→ **Listed records**:
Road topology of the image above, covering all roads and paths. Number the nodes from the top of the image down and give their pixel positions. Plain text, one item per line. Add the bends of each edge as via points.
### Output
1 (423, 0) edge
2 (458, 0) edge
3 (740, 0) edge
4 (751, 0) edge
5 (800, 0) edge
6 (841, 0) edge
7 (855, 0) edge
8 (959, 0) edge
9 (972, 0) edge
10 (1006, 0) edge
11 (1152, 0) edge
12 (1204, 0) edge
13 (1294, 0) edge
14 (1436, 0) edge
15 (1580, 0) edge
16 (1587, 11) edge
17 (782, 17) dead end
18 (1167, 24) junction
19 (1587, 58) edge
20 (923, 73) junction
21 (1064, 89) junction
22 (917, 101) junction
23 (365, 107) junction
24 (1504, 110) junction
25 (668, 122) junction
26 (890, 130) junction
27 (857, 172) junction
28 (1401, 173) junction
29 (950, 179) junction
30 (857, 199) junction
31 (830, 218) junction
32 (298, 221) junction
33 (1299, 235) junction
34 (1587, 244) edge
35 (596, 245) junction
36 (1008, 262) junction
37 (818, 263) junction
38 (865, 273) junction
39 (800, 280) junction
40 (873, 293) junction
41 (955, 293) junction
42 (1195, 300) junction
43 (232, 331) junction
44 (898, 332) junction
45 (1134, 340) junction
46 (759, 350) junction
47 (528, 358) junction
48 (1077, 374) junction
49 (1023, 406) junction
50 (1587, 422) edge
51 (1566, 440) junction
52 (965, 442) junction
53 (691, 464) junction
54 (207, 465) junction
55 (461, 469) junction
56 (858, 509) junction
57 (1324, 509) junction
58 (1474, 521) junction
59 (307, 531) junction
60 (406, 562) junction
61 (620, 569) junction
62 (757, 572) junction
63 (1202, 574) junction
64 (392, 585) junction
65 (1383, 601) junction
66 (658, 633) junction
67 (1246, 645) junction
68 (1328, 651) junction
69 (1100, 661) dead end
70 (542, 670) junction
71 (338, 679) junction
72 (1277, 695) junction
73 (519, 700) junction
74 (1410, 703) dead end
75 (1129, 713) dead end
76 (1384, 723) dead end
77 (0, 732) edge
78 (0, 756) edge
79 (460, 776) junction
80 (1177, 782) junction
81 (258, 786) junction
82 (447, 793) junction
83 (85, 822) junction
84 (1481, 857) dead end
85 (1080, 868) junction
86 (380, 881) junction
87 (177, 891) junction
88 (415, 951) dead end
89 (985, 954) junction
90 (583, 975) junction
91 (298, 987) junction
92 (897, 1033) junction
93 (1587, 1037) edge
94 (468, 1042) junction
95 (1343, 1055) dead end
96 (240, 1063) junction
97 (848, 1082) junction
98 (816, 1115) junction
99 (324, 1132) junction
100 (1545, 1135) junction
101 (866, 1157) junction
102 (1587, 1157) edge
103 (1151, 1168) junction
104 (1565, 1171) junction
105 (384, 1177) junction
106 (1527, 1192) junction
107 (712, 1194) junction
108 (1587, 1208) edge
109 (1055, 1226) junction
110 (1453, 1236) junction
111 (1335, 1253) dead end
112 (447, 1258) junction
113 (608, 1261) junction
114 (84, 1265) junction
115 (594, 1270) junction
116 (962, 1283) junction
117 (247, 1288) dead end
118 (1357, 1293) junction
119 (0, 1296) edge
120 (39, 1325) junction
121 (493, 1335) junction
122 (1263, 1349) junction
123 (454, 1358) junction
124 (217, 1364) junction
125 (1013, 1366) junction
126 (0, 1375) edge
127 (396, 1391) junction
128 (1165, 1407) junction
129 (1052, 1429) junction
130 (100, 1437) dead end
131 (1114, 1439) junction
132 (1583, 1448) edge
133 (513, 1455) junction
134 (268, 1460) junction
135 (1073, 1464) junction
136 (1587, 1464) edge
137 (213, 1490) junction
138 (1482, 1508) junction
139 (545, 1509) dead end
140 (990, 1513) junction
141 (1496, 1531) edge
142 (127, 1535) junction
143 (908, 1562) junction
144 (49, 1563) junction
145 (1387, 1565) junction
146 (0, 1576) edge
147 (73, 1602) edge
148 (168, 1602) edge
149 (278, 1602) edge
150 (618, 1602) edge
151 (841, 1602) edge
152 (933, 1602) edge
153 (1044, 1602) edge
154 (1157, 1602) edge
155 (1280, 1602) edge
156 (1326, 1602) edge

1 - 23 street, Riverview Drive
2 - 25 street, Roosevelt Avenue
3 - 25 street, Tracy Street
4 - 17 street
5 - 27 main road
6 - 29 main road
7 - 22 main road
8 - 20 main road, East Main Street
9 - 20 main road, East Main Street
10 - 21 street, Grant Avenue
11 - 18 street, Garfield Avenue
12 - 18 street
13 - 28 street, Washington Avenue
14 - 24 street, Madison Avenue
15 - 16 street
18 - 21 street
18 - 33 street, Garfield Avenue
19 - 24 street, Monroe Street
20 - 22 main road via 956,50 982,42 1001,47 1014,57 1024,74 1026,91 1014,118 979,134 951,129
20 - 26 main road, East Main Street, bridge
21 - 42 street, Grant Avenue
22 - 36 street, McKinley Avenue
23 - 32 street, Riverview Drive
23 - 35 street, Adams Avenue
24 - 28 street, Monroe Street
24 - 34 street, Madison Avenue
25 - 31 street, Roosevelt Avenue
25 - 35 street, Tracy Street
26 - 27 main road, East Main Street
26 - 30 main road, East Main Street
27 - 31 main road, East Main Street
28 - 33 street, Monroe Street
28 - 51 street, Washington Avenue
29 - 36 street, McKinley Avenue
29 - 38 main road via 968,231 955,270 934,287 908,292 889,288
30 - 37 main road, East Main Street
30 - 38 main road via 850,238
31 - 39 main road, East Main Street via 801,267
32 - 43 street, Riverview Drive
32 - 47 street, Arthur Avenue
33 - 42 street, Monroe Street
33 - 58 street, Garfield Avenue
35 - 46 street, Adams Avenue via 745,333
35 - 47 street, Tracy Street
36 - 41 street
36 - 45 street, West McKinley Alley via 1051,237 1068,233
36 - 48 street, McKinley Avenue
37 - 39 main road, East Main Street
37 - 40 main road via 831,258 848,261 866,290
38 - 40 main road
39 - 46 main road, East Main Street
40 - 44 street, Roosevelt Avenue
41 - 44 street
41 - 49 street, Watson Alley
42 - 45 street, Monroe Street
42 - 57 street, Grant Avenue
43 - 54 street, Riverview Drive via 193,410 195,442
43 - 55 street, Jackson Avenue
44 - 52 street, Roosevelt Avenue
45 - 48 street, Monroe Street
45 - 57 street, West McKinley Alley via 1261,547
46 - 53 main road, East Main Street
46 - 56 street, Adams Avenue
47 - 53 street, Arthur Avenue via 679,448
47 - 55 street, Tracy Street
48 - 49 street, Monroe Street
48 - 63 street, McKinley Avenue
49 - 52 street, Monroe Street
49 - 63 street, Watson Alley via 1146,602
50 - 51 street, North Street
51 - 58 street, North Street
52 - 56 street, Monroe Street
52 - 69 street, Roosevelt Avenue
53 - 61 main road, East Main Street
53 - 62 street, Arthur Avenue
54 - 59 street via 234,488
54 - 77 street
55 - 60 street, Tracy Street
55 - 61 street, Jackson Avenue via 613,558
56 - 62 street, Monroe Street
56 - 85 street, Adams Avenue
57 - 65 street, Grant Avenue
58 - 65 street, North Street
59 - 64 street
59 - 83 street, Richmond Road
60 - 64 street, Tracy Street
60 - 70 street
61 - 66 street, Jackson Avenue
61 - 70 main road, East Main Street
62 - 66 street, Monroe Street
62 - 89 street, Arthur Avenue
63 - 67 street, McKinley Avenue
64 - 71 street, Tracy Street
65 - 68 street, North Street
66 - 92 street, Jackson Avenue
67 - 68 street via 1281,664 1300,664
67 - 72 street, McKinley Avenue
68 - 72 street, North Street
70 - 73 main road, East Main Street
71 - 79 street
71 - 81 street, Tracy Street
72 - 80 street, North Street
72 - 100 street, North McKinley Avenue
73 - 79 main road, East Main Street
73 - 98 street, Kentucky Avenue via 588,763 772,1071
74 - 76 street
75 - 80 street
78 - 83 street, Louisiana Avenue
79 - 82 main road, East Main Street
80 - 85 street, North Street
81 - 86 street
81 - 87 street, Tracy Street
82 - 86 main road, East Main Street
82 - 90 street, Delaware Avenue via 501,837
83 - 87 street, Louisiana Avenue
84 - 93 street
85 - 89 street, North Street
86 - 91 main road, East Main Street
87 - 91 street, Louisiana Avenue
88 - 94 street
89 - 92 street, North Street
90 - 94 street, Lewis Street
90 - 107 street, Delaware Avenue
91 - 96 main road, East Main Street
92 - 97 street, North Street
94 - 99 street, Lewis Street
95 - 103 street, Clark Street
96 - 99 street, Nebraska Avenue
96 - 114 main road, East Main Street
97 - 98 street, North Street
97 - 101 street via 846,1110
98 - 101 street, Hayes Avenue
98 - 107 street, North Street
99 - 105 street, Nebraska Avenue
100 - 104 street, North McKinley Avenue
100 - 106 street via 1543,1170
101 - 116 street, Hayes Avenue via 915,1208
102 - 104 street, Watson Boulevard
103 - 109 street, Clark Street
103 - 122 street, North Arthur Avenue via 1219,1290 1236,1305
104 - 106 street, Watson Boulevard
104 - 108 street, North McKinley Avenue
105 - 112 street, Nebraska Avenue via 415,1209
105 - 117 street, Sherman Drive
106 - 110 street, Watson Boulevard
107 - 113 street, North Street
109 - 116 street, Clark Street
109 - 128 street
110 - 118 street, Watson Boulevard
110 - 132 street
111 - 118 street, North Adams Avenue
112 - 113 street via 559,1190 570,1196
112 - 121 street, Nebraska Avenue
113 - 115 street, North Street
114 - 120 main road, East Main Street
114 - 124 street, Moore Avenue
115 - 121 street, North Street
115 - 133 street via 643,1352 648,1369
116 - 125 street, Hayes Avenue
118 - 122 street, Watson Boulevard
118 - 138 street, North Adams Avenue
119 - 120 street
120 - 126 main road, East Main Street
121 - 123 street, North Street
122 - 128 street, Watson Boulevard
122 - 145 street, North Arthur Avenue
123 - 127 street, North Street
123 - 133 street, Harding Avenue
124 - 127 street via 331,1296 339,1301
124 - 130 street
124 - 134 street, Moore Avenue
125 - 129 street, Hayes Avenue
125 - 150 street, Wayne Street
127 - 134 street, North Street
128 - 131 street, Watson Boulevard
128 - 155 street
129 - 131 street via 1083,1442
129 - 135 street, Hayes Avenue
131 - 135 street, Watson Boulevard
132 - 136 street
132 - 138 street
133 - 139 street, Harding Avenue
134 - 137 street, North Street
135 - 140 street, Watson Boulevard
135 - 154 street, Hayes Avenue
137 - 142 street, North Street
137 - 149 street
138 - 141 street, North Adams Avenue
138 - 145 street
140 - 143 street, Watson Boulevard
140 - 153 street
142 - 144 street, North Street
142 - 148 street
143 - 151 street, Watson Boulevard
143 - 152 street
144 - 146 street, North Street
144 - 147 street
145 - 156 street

→ **What you need to do**: Which of the lines above mention the word "Louisiana"? Pull those lines out.

→ **Result of the exercise**:
78 - 83 street, Louisiana Avenue
83 - 87 street, Louisiana Avenue
87 - 91 street, Louisiana Avenue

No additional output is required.